Because beyond our borders, war had never truly ceased.

The great tribes had been circling each other for as long as I could remember. Old grudges, shifting loyalties, generations of bloodshed wrapped in the language of honor.

And then, one of them fell.

The Fourth Tribe shattered in a matter of weeks. Not conquered, broken. Splintered into frightened fragments that scattered across the kingdom like ash.

We took in some of them. Not many. Just enough to help, without inviting suspicion.

The rest sought shelter where power gathers. They pledged loyalty to stronger tribes, trading freedom for protection. Trading their future for survival.

I told myself it wasn’t our place to intervene.

I told myself many things.

But now…

Now everything is changing.

A greater threat has risen beyond the petty wars of tribes. Something vast enough to force enemies into the same room. Something dangerous enough to make cooperation not a choice, but a necessity.

Or so they claim.

Threats, I’ve learned, are rarely just threats.
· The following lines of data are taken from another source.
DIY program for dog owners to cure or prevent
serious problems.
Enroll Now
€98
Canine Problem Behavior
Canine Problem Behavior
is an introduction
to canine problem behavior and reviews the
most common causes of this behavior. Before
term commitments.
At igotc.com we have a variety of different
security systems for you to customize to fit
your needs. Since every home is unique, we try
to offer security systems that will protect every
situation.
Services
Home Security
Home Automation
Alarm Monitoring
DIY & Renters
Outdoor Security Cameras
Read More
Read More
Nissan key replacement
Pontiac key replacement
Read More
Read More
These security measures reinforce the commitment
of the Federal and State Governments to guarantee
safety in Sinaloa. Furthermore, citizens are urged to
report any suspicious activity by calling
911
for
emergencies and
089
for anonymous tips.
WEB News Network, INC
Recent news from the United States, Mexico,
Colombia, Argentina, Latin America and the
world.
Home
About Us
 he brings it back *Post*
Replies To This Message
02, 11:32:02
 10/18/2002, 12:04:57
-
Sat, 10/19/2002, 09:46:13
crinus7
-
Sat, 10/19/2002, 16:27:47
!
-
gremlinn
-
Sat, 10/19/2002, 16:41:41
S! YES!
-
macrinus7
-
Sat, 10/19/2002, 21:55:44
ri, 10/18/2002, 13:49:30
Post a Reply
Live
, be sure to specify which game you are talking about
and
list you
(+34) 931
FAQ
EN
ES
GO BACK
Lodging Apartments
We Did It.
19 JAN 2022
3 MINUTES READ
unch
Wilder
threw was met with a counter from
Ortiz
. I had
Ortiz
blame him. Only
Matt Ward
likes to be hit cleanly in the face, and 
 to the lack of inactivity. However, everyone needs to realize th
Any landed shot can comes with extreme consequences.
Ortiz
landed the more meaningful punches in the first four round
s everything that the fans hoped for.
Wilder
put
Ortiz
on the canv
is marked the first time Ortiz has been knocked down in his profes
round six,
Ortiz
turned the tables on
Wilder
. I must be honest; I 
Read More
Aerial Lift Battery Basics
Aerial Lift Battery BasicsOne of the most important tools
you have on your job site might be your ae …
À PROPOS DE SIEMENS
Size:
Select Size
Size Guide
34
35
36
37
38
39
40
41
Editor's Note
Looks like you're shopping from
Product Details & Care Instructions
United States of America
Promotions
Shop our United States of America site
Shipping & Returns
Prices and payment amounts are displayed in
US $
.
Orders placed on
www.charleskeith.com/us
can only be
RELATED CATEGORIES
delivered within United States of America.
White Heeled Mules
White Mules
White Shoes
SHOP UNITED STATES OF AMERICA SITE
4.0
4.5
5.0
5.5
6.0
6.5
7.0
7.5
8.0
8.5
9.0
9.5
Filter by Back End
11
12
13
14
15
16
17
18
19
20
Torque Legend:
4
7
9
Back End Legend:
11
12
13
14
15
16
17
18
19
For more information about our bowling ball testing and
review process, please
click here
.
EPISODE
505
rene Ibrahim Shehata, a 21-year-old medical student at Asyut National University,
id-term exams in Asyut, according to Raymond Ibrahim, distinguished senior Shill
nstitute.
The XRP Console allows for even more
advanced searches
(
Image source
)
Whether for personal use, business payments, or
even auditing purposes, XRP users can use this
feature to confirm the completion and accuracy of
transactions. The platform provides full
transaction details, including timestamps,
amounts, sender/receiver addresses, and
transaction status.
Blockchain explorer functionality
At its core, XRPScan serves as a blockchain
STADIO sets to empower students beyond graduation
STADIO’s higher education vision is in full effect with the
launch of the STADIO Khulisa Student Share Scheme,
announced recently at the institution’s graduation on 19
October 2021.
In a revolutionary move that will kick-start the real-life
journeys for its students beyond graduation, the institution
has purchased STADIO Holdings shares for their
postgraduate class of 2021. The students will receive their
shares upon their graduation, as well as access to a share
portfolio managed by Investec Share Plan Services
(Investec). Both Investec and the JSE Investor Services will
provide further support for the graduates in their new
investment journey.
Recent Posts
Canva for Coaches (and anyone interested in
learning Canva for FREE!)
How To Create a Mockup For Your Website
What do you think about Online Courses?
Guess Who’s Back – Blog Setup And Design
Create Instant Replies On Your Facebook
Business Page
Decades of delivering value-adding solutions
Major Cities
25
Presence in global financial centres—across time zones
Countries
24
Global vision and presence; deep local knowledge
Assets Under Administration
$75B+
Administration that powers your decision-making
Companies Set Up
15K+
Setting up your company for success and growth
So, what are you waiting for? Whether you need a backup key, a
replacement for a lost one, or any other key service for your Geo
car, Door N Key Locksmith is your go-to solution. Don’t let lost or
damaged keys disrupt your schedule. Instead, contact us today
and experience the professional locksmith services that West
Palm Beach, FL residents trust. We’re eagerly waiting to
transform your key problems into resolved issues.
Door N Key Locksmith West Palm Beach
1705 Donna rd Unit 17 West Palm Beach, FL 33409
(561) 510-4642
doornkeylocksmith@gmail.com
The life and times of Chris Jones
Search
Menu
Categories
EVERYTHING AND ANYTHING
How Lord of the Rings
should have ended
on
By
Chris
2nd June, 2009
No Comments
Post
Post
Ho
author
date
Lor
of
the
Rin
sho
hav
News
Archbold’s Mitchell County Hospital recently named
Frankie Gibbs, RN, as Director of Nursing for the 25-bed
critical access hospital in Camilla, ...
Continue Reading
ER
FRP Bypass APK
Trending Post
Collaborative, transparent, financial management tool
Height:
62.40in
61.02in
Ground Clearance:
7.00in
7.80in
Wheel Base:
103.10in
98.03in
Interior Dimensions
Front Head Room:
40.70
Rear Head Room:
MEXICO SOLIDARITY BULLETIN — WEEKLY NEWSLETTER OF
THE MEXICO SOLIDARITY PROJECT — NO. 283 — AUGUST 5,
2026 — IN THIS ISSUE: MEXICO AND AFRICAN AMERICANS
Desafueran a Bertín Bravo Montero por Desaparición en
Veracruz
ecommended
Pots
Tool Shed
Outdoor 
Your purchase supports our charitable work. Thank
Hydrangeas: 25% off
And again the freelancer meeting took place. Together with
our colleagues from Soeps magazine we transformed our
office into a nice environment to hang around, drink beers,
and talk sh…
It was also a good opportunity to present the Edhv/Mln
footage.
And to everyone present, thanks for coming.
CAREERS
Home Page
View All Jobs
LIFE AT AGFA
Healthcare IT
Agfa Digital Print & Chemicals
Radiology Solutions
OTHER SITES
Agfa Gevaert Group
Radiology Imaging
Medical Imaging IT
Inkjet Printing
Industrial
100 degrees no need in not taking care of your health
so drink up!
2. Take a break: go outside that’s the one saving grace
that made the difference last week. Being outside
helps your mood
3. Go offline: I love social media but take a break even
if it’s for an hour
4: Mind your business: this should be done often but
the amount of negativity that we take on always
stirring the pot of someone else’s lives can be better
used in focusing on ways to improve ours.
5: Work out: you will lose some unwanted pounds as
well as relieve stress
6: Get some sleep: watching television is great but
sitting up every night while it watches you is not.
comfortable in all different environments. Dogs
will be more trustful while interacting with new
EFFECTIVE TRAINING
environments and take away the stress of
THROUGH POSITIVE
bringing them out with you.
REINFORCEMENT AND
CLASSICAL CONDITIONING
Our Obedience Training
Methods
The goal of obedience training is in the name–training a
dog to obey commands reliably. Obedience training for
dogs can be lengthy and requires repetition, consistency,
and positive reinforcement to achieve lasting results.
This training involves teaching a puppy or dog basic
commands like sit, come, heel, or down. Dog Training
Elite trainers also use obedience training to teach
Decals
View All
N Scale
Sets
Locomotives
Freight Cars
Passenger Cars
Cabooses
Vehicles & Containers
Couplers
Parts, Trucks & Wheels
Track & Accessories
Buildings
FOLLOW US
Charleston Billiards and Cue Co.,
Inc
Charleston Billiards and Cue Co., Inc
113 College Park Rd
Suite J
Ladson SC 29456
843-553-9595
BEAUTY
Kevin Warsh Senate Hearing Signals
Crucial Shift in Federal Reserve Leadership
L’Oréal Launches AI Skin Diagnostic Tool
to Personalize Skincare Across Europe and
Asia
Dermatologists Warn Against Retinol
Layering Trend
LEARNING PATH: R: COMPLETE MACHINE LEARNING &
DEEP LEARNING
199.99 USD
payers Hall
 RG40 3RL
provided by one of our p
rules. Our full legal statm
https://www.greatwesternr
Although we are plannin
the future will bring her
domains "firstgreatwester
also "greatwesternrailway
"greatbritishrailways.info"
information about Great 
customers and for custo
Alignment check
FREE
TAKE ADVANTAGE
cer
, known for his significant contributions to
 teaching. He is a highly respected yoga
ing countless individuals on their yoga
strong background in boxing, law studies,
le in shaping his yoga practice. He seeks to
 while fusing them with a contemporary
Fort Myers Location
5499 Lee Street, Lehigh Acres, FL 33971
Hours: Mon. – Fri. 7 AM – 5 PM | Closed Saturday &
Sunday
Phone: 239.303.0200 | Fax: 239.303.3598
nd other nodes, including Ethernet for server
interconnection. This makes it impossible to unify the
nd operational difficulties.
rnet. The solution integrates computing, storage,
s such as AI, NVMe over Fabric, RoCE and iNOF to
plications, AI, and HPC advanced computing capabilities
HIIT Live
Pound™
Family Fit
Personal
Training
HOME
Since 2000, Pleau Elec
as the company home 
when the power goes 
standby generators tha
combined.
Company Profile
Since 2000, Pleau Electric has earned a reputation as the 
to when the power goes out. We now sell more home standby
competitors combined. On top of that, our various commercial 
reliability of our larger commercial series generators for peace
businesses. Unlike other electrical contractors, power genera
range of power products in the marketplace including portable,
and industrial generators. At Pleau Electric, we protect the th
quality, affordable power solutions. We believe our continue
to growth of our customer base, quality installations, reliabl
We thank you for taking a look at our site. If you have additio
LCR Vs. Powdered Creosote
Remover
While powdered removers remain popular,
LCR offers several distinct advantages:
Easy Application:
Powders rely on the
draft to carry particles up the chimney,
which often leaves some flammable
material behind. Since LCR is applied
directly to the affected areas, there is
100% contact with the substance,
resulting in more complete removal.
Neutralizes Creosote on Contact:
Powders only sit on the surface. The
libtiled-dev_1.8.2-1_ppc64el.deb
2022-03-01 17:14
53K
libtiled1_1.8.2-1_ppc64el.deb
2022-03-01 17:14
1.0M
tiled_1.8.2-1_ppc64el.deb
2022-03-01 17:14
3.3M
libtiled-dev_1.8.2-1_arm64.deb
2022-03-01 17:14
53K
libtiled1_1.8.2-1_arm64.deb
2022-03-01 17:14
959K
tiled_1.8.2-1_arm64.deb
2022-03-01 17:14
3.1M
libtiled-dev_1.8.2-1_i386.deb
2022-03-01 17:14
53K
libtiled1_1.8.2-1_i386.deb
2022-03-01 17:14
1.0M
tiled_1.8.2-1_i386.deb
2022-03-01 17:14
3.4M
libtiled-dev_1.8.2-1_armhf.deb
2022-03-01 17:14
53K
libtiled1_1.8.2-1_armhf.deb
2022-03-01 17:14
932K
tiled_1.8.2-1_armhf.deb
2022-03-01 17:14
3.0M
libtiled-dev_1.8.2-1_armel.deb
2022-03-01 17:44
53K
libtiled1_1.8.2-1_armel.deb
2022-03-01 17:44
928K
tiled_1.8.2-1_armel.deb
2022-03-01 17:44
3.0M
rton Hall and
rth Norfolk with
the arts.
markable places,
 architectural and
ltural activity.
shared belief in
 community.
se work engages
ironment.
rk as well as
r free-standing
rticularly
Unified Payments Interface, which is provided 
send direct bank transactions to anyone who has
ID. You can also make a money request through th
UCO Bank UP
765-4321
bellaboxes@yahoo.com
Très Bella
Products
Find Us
They are opportunities—especially for those already holding power.

Which is why the summons did not surprise me.

The war tribunal.

An invitation, they called it.

A request.

I almost laughed when I read it.

They do not want a healer.

They want what we represent. Neutral ground. A voice no one can openly oppose. A tool, if they can shape me into one.

And yet… I accepted.

Because if the powerful tribes are truly gathering, then something far worse than war is coming.

And if I am to protect my people, I cannot remain among the clouds.

So here I stand now at the edge of departure, the wind tugging at my cloak like it already knows I may not return the same.

I know little of war.

But I know people.

And people, I’ve learned, can be far more dangerous than any blade.